ACTIVITY: Return each line in the items that contains the string "Read". Case matters.

= = =

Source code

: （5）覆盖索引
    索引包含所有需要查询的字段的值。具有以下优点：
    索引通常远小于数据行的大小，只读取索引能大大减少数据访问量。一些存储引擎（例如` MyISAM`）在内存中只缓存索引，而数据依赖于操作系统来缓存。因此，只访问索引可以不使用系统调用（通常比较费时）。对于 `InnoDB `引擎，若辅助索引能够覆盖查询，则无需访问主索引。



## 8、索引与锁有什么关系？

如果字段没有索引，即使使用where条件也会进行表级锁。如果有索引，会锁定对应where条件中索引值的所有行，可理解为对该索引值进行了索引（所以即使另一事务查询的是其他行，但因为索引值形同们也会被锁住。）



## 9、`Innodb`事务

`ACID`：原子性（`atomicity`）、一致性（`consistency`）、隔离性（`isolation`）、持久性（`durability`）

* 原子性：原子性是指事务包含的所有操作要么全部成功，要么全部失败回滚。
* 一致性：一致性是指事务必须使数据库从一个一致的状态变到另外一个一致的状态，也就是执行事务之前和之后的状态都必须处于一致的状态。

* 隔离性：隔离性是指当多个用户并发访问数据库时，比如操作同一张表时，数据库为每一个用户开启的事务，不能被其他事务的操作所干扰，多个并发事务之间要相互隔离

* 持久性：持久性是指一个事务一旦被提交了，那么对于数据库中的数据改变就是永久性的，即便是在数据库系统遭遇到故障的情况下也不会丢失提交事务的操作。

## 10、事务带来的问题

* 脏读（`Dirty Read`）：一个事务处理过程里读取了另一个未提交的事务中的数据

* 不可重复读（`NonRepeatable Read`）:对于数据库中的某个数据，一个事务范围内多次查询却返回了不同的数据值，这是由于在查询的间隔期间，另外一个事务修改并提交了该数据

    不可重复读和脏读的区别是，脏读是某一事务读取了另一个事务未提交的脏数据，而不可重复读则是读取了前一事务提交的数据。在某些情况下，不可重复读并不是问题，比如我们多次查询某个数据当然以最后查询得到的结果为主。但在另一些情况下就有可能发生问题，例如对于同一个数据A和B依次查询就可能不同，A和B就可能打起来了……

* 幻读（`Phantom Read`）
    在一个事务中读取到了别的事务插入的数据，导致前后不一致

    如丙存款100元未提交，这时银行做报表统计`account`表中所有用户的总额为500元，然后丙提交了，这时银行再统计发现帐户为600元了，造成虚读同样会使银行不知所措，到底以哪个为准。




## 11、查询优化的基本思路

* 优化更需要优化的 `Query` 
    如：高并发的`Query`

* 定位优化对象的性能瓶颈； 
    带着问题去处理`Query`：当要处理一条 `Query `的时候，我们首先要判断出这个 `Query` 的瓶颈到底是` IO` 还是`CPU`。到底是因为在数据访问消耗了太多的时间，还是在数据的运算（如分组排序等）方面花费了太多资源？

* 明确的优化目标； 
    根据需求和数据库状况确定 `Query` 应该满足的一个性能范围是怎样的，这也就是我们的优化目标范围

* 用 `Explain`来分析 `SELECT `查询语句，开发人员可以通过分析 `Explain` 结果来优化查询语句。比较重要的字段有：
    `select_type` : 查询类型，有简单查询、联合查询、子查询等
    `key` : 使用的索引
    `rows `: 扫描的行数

= = =

WORKED SOLUTION:
* 脏读（`Dirty Read`）：一个事务处理过程里读取了另一个未提交的事务中的数据
* 不可重复读（`NonRepeatable Read`）:对于数据库中的某个数据，一个事务范围内多次查询却返回了不同的数据值，这是由于在查询的间隔期间，另外一个事务修改并提交了该数据
* 幻读（`Phantom Read`）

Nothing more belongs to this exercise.